Document segment
◆ ◆ ◆ ◆ ◆ ◆ ◆
Replay instagram account

Hello :slight_smile:

I’ve captured an Instagram Account with browsertrix-crawler using a browser profile.

The WACZ is 1 GB in size.

I’ve added the WACZ to replayweb.page. When I click on a post to open it, I get the Login pop-up instead of the post. But if I use pywb, everything works fine - all the data is there and I can view the posts - without getting the Login pop-up.

Is this a known issue? Is there something wrong with my files?

THX
mona

1 Like

Thanks for raising this @mona I can confirm that I see this issue as well when using a logged in Instagram user profile with latest browsertrix-crawler and replayweb.page

Hi, would you be able to share the WACZ file in question? I haven’t been able to repro the issue where it is logged in pywb but not logged in replayweb.page?

Does the pywb collections have any other data in it, if so, perhaps could try in a new collection just in case data is loaded from a previous capture?
◆ ◆ ◆ ◆ ◆ ◆ ◆
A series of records
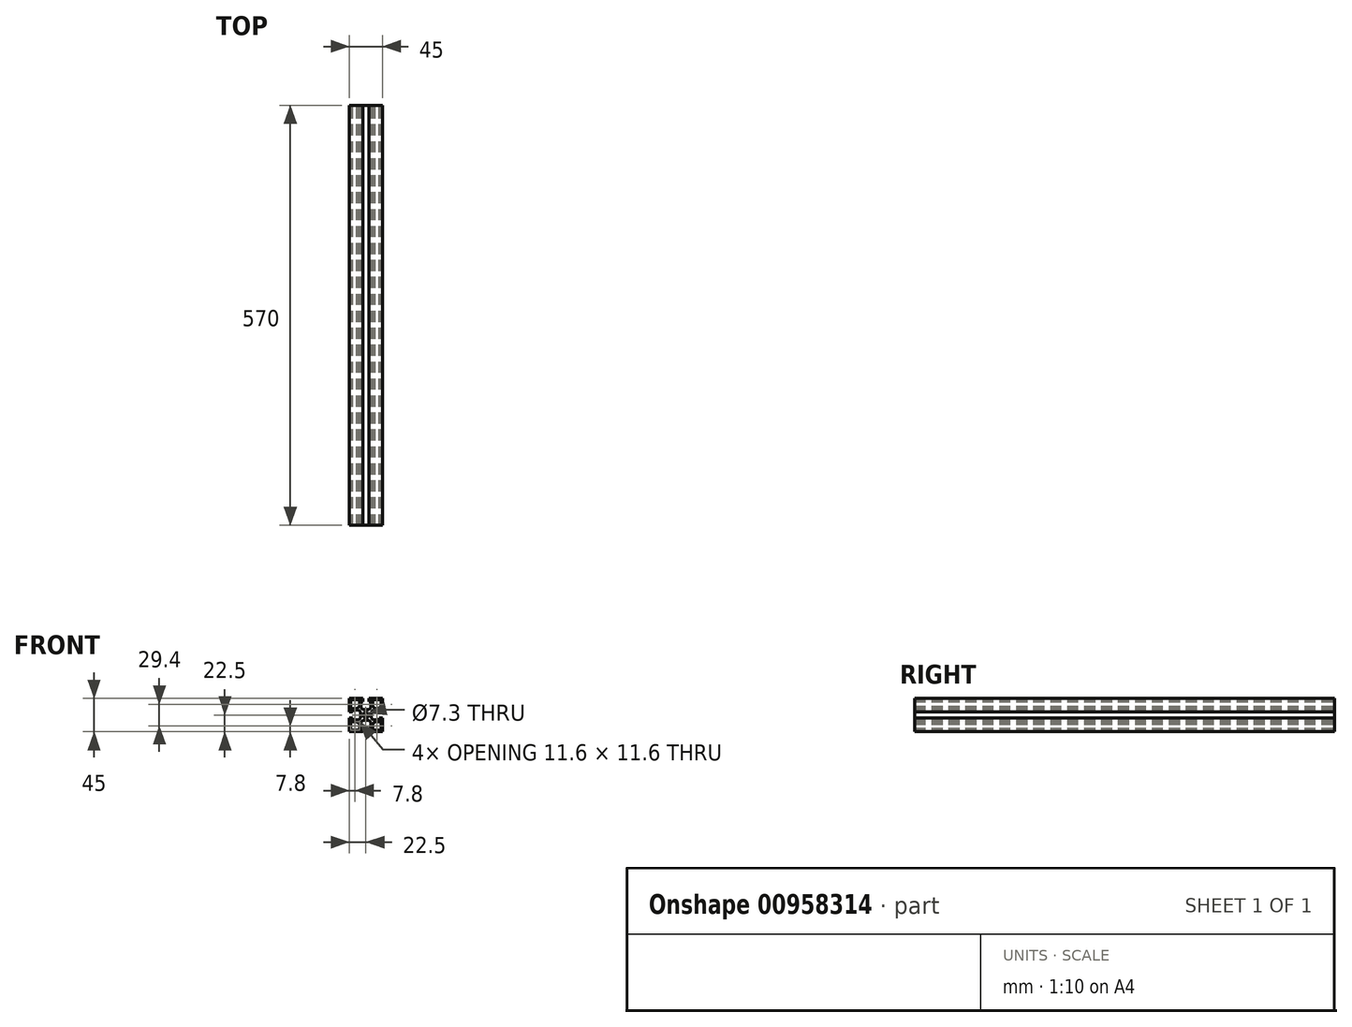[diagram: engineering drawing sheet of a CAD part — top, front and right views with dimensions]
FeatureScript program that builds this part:
annotation { "Feature Type Name" : "Feature", "Feature Type Description" : "" }
export const myFeature = defineFeature(function(context is Context, id is Id, definition is map)
    precondition{}
    {
        {
            var Q0;
            Q0=qCreatedBy(makeId("Front.planeOp"),FACE);
            var sketch = newSketch(context, id + "F0", { "sketchPlane" : qUnion([Q0])});
            skLineSegment(sketch, "E0", {"start": v(-22.5, 22.5) * mm, "end": v(-4.15, 22.5) * mm});
            skLineSegment(sketch, "E1", {"start": v(-4.15, 22.5) * mm, "end": v(-4.15, 18) * mm});
            skLineSegment(sketch, "E2", {"start": v(-4.15, 18) * mm, "end": v(-5.75, 18) * mm});
            skArc(sketch, "E3", {"start": v(-5.75, 18) * mm, "mid": v(-6.25, 18.5) * mm, "end": v(-6.75, 18) * mm});
            skLineSegment(sketch, "E4", {"start": v(-6.75, 18) * mm, "end": v(-6.75, 9.8) * mm});
            skLineSegment(sketch, "E5", {"start": v(-6.75, 9.8) * mm, "end": v(-4.15, 7.2) * mm});
            skLineSegment(sketch, "E6", {"start": v(-4.15, 7.2) * mm, "end": v(4.15, 7.2) * mm});
            skLineSegment(sketch, "E7", {"start": v(4.15, 7.2) * mm, "end": v(6.75, 9.8) * mm});
            skLineSegment(sketch, "E8", {"start": v(6.75, 9.8) * mm, "end": v(6.75, 18) * mm});
            skArc(sketch, "E9", {"start": v(6.75, 18) * mm, "mid": v(6.25, 18.5) * mm, "end": v(5.75, 18) * mm});
            skLineSegment(sketch, "E10", {"start": v(5.75, 18) * mm, "end": v(4.15, 18) * mm});
            skLineSegment(sketch, "E11", {"start": v(4.15, 18) * mm, "end": v(4.15, 22.5) * mm});
            skLineSegment(sketch, "E12", {"start": v(4.15, 22.5) * mm, "end": v(22.5, 22.5) * mm});
            skLineSegment(sketch, "E13", {"start": v(22.5, 22.5) * mm, "end": v(22.5, 4.15) * mm});
            skLineSegment(sketch, "E14", {"start": v(22.5, 4.15) * mm, "end": v(18, 4.15) * mm});
            skLineSegment(sketch, "E15", {"start": v(18, 4.15) * mm, "end": v(18, 5.75) * mm});
            skArc(sketch, "E16", {"start": v(18, 5.75) * mm, "mid": v(18.5, 6.25) * mm, "end": v(18, 6.75) * mm});
            skLineSegment(sketch, "E17", {"start": v(18, 6.75) * mm, "end": v(9.8, 6.75) * mm});
            skLineSegment(sketch, "E18", {"start": v(9.8, 6.75) * mm, "end": v(7.2, 4.15) * mm});
            skLineSegment(sketch, "E19", {"start": v(7.2, 4.15) * mm, "end": v(7.2, -4.15) * mm});
            skLineSegment(sketch, "E20", {"start": v(7.2, -4.15) * mm, "end": v(9.8, -6.75) * mm});
            skLineSegment(sketch, "E21", {"start": v(9.8, -6.75) * mm, "end": v(18, -6.75) * mm});
            skArc(sketch, "E22", {"start": v(18, -6.75) * mm, "mid": v(18.5, -6.25) * mm, "end": v(18, -5.75) * mm});
            skLineSegment(sketch, "E23", {"start": v(18, -5.75) * mm, "end": v(18, -4.15) * mm});
            skLineSegment(sketch, "E24", {"start": v(18, -4.15) * mm, "end": v(22.5, -4.15) * mm});
            skLineSegment(sketch, "E25", {"start": v(22.5, -4.15) * mm, "end": v(22.5, -22.5) * mm});
            skLineSegment(sketch, "E26", {"start": v(22.5, -22.5) * mm, "end": v(4.15, -22.5) * mm});
            skLineSegment(sketch, "E27", {"start": v(4.15, -22.5) * mm, "end": v(4.15, -18) * mm});
            skLineSegment(sketch, "E28", {"start": v(4.15, -18) * mm, "end": v(5.75, -18) * mm});
            skArc(sketch, "E29", {"start": v(5.75, -18) * mm, "mid": v(6.25, -18.5) * mm, "end": v(6.75, -18) * mm});
            skLineSegment(sketch, "E30", {"start": v(6.75, -18) * mm, "end": v(6.75, -9.8) * mm});
            skLineSegment(sketch, "E31", {"start": v(6.75, -9.8) * mm, "end": v(4.15, -7.2) * mm});
            skLineSegment(sketch, "E32", {"start": v(4.15, -7.2) * mm, "end": v(-4.15, -7.2) * mm});
            skLineSegment(sketch, "E33", {"start": v(-4.15, -7.2) * mm, "end": v(-6.75, -9.8) * mm});
            skLineSegment(sketch, "E34", {"start": v(-6.75, -9.8) * mm, "end": v(-6.75, -18) * mm});
            skArc(sketch, "E35", {"start": v(-6.75, -18) * mm, "mid": v(-6.25, -18.5) * mm, "end": v(-5.75, -18) * mm});
            skLineSegment(sketch, "E36", {"start": v(-5.75, -18) * mm, "end": v(-4.15, -18) * mm});
            skLineSegment(sketch, "E37", {"start": v(-4.15, -18) * mm, "end": v(-4.15, -22.5) * mm});
            skLineSegment(sketch, "E38", {"start": v(-4.15, -22.5) * mm, "end": v(-22.5, -22.5) * mm});
            skLineSegment(sketch, "E39", {"start": v(-22.5, -22.5) * mm, "end": v(-22.5, -4.15) * mm});
            skLineSegment(sketch, "E40", {"start": v(-22.5, -4.15) * mm, "end": v(-18, -4.15) * mm});
            skLineSegment(sketch, "E41", {"start": v(-18, -4.15) * mm, "end": v(-18, -5.75) * mm});
            skArc(sketch, "E42", {"start": v(-18, -5.75) * mm, "mid": v(-18.5, -6.25) * mm, "end": v(-18, -6.75) * mm});
            skLineSegment(sketch, "E43", {"start": v(-18, -6.75) * mm, "end": v(-9.8, -6.75) * mm});
            skLineSegment(sketch, "E44", {"start": v(-9.8, -6.75) * mm, "end": v(-7.2, -4.15) * mm});
            skLineSegment(sketch, "E45", {"start": v(-7.2, -4.15) * mm, "end": v(-7.2, 4.15) * mm});
            skLineSegment(sketch, "E46", {"start": v(-7.2, 4.15) * mm, "end": v(-9.8, 6.75) * mm});
            skLineSegment(sketch, "E47", {"start": v(-9.8, 6.75) * mm, "end": v(-18, 6.75) * mm});
            skArc(sketch, "E48", {"start": v(-18, 6.75) * mm, "mid": v(-18.5, 6.25) * mm, "end": v(-18, 5.75) * mm});
            skLineSegment(sketch, "E49", {"start": v(-18, 5.75) * mm, "end": v(-18, 4.15) * mm});
            skLineSegment(sketch, "E50", {"start": v(-18, 4.15) * mm, "end": v(-22.5, 4.15) * mm});
            skLineSegment(sketch, "E51", {"start": v(-22.5, 4.15) * mm, "end": v(-22.5, 22.5) * mm});
            skLineSegment(sketch, "E52", {"start": v(-19.5, 20.5) * mm, "end": v(-9.9, 20.5) * mm});
            skArc(sketch, "E53", {"start": v(-8.9, 19.5) * mm, "mid": v(-9.2, 20.2) * mm, "end": v(-9.9, 20.5) * mm});
            skLineSegment(sketch, "E54", {"start": v(-8.9, 19.5) * mm, "end": v(-8.9, 12.1) * mm});
            skLineSegment(sketch, "E55", {"start": v(-8.9, 12.1) * mm, "end": v(-12.1, 8.9) * mm});
            skLineSegment(sketch, "E56", {"start": v(-12.1, 8.9) * mm, "end": v(-19.5, 8.9) * mm});
            skArc(sketch, "E57", {"start": v(-20.5, 9.9) * mm, "mid": v(-20.2, 9.2) * mm, "end": v(-19.5, 8.9) * mm});
            skLineSegment(sketch, "E58", {"start": v(-20.5, 9.9) * mm, "end": v(-20.5, 19.5) * mm});
            skArc(sketch, "E59", {"start": v(-19.5, 20.5) * mm, "mid": v(-20.2, 20.2) * mm, "end": v(-20.5, 19.5) * mm});
            skLineSegment(sketch, "E60", {"start": v(8.9, 12.1) * mm, "end": v(8.9, 19.5) * mm});
            skArc(sketch, "E61", {"start": v(9.9, 20.5) * mm, "mid": v(9.2, 20.2) * mm, "end": v(8.9, 19.5) * mm});
            skLineSegment(sketch, "E62", {"start": v(9.9, 20.5) * mm, "end": v(19.5, 20.5) * mm});
            skArc(sketch, "E63", {"start": v(20.5, 19.5) * mm, "mid": v(20.2, 20.2) * mm, "end": v(19.5, 20.5) * mm});
            skLineSegment(sketch, "E64", {"start": v(20.5, 19.5) * mm, "end": v(20.5, 9.9) * mm});
            skLineSegment(sketch, "E65", {"start": v(19.5, 8.9) * mm, "end": v(12.1, 8.9) * mm});
            skLineSegment(sketch, "E66", {"start": v(12.1, 8.9) * mm, "end": v(8.9, 12.1) * mm});
            skArc(sketch, "E67", {"start": v(19.5, 8.9) * mm, "mid": v(20.2, 9.2) * mm, "end": v(20.5, 9.9) * mm});
            skLineSegment(sketch, "E68", {"start": v(12.1, -8.9) * mm, "end": v(8.9, -12.1) * mm});
            skLineSegment(sketch, "E69", {"start": v(8.9, -12.1) * mm, "end": v(8.9, -19.5) * mm});
            skArc(sketch, "E70", {"start": v(8.9, -19.5) * mm, "mid": v(9.2, -20.2) * mm, "end": v(9.9, -20.5) * mm});
            skLineSegment(sketch, "E71", {"start": v(9.9, -20.5) * mm, "end": v(19.5, -20.5) * mm});
            skLineSegment(sketch, "E72", {"start": v(20.5, -19.5) * mm, "end": v(20.5, -9.9) * mm});
            skArc(sketch, "E73", {"start": v(19.5, -20.5) * mm, "mid": v(20.2, -20.2) * mm, "end": v(20.5, -19.5) * mm});
            skArc(sketch, "E74", {"start": v(20.5, -9.9) * mm, "mid": v(20.2, -9.2) * mm, "end": v(19.5, -8.9) * mm});
            skLineSegment(sketch, "E75", {"start": v(12.1, -8.9) * mm, "end": v(19.5, -8.9) * mm});
            skLineSegment(sketch, "E76", {"start": v(-8.9, -19.5) * mm, "end": v(-8.9, -12.1) * mm});
            skLineSegment(sketch, "E77", {"start": v(-8.9, -12.1) * mm, "end": v(-12.1, -8.9) * mm});
            skLineSegment(sketch, "E78", {"start": v(-12.1, -8.9) * mm, "end": v(-19.5, -8.9) * mm});
            skLineSegment(sketch, "E79", {"start": v(-9.9, -20.5) * mm, "end": v(-19.5, -20.5) * mm});
            skLineSegment(sketch, "E80", {"start": v(-20.5, -19.5) * mm, "end": v(-20.5, -9.9) * mm});
            skArc(sketch, "E81", {"start": v(-19.5, -8.9) * mm, "mid": v(-20.2, -9.2) * mm, "end": v(-20.5, -9.9) * mm});
            skArc(sketch, "E82", {"start": v(-9.9, -20.5) * mm, "mid": v(-9.2, -20.2) * mm, "end": v(-8.9, -19.5) * mm});
            skArc(sketch, "E83", {"start": v(-20.5, -19.5) * mm, "mid": v(-20.2, -20.2) * mm, "end": v(-19.5, -20.5) * mm});
            skCircle(sketch, "E84", {"center": v(0, 0) * mm, "radius": 3.65 * mm});
            skSolve(sketch);
        }
        {
            var Q0;
            Q0=makeQuery(id+"F0.imprint","IMPRINT",FACE,{"disambiguationData":[TD([[makeQuery(id+"F0.imprint","IMPRINT",EDGE,{"derivedFrom":sQuery(id+"F0.wireOp",EDGE,"E0")}),-1.0]])]});
            extrude(context, id + "F1", {"entities" : qUnion([Q0]), "depth" : 570 * mm, "offsetDistance" : 25 * mm});
        }
    });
◆ ◆ ◆ ◆ ◆ ◆ ◆
What this exercise asks
- a) Name each software tool for crawling or replaying web archives that the Instagram replay thread mentions.
- b) Duplicate the passage of the Instagram replay thread that begins with the words containing "Replay instagram account" and ends with "with my files?".

Final answers
- a) browsertrix-crawler, replayweb.page, pywb

- b)
Replay instagram account

Hello :slight_smile:

I’ve captured an Instagram Account with browsertrix-crawler using a browser profile.

The WACZ is 1 GB in size.

I’ve added the WACZ to replayweb.page. When I click on a post to open it, I get the Login pop-up instead of the post. But if I use pywb, everything works fine - all the data is there and I can view the posts - without getting the Login pop-up.

Is this a known issue? Is there something wrong with my files?